Discretionary Trading Q1 2017 Commentary
|Instruments traded:||FX Spot and CFDs|
|Asset Classes:||FX, Equity Indices, Commodities, Government Bonds|
|Investment Style:||Discretionary (non-systematic), Volatility, Trends|
|Quarterly Return:||-10.07% (net of service fee but gross of any applicable performance fee)|
|Q1 2017 daily return volatility:||0.91%|
|Average Trades per week:||12.5 (since inception)|
Markets in the first quarter of 2017 incurred low short term volatility and generally lacked strong short term price trends that have historically benefited this strategy. Treasuries remained range-bound, in a tight 30 basis point range. Within currencies there was a USD correction, but for many USD crosses, movement was contained within a narrow range. Equities continued to enjoy a bullish environment albeit in a steady and controlled fashion. Moreover, we have now reached a record number of days without incurring a 1% daily move on the SPX index. Nasdaq on the other hand, accumulated meaningful performance. In the commodities space, oil and copper remained range bound, with only precious metals incurring decisive moves.
The biggest themes anticipated and positioned for in first quarter of 2017 include:
- An unwinding of the "Trump trade", anticipating stronger moves and a correction in the market post US presidential election. This was based on expectations of the Trump administration agenda hitting obstacles.
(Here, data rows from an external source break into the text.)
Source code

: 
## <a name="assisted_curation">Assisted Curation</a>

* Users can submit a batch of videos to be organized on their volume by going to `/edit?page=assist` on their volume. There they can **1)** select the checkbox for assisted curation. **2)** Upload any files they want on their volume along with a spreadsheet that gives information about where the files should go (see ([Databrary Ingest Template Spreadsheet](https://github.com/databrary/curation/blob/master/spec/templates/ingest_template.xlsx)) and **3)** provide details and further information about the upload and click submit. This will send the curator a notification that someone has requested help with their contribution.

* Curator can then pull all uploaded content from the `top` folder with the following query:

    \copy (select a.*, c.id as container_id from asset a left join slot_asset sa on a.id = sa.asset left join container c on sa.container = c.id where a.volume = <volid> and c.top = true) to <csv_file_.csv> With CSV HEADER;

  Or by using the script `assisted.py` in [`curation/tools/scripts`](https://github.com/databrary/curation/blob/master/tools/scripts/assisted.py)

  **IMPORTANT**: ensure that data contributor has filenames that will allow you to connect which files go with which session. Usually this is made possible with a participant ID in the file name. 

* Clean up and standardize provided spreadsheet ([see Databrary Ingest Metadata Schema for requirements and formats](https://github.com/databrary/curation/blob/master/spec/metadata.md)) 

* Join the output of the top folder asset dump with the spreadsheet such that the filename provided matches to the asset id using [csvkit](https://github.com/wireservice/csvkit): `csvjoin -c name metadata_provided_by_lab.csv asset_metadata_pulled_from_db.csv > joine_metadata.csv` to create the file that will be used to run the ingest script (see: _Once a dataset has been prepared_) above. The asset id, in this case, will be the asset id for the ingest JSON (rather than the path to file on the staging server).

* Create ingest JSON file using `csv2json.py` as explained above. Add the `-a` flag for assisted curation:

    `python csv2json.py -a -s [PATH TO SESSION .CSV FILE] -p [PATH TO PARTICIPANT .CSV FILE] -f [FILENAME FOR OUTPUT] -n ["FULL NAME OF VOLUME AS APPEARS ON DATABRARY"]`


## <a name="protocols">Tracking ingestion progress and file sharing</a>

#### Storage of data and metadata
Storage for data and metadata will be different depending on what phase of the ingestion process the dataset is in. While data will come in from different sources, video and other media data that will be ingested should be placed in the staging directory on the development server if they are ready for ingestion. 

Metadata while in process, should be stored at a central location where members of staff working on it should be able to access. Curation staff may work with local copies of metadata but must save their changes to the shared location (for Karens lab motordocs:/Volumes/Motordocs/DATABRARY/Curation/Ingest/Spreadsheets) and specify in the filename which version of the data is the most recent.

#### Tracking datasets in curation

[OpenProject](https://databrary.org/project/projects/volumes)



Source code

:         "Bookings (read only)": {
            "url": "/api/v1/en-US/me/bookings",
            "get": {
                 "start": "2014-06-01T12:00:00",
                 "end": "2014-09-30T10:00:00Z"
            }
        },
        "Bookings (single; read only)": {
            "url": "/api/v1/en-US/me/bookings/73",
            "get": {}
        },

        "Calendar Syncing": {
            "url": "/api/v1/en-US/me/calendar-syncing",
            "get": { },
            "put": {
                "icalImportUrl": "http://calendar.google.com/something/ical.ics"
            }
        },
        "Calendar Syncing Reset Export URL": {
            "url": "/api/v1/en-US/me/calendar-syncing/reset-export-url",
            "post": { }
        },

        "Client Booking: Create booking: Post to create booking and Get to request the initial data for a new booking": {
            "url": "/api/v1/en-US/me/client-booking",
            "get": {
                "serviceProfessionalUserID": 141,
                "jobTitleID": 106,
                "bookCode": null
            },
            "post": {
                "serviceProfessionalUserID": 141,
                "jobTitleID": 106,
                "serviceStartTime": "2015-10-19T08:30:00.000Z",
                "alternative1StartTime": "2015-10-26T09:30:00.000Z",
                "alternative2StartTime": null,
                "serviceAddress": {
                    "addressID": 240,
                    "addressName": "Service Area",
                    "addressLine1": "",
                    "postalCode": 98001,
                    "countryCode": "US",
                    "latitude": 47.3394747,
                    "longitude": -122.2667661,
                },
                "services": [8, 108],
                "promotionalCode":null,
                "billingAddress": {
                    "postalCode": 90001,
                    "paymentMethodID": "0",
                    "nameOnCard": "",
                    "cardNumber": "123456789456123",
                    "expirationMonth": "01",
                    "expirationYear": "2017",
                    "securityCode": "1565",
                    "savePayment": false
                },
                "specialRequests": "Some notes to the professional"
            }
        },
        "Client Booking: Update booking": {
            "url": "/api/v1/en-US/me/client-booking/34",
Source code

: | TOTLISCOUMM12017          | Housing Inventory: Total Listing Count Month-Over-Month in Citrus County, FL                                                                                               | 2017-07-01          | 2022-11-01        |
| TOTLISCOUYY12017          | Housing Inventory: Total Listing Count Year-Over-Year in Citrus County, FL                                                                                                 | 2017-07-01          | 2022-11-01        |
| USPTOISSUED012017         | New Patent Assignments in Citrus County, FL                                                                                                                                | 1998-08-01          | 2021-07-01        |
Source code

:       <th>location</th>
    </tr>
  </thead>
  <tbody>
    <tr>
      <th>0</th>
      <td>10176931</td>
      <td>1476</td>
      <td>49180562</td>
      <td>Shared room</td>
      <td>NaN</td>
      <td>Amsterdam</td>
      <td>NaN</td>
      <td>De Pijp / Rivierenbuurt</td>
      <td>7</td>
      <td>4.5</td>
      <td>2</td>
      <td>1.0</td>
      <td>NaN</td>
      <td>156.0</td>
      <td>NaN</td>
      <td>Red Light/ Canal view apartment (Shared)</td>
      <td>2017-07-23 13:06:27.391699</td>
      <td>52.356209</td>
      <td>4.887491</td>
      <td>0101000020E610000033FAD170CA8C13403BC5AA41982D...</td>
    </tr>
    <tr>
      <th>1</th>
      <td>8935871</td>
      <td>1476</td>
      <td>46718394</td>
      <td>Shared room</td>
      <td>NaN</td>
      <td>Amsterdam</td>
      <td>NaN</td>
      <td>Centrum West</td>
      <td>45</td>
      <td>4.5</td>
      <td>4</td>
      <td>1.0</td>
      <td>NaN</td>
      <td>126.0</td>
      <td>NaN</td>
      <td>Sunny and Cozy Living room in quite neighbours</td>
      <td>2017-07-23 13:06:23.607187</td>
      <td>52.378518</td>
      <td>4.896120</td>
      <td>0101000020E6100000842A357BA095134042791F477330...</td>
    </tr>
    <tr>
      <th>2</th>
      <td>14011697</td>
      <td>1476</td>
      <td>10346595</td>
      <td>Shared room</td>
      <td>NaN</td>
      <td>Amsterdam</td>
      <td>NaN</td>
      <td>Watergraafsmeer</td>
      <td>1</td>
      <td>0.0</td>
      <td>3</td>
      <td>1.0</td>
- A more hawkish US Fed, expecting more frequent interest rates hikes than in previous years.
Key positions taken to express these themes were unable to produce positive returns. The first was to short equity indices, anticipating a 5-10% correction after the gains realised since the election, but also after a year-long rally since February 2016. Such correction did not materialize as equities remained immune to these factors and were driven more by expectations for economic improvement, earnings and internal bull market dynamics. The most costly position of the quarter was to take a short stance against the Nasdaq, despite some of the loss being partially offset by long positions in European indices in a latter part of the quarter.
Elsewhere, the portfolio benefitted from gold price appreciation, with USD movement acting as a catalyst. This position was reversed with the expectation that the USD would strengthen on approach to the March US Fed meeting, in anticipation of a rate hike. This was expressed via a long EUR-USD position, but uncertainty about the ECB monetary policy countered any Fed impact, resulting in flat performance.
The Mexican peso was bought as a part of the unwinding “Trump trade" theme. Whilst this idea proved correct, entry was too early meaning early losses were incurred before the trade began to work.
In the Treasuries market the trading strategy was positioned for rising yields but a flat market meant flat performance for the quarter, in this space. A profitable strategy in oil and copper helped the otherwise negative performance this quarter.
More volatility in economic data, a possible change of ECB policy and upcoming political events both in Europe and the USA, may result in trending bond and currency markets. The strategy manager continues to expect a correction in equities market, which should create opportunities with greater short term volatility.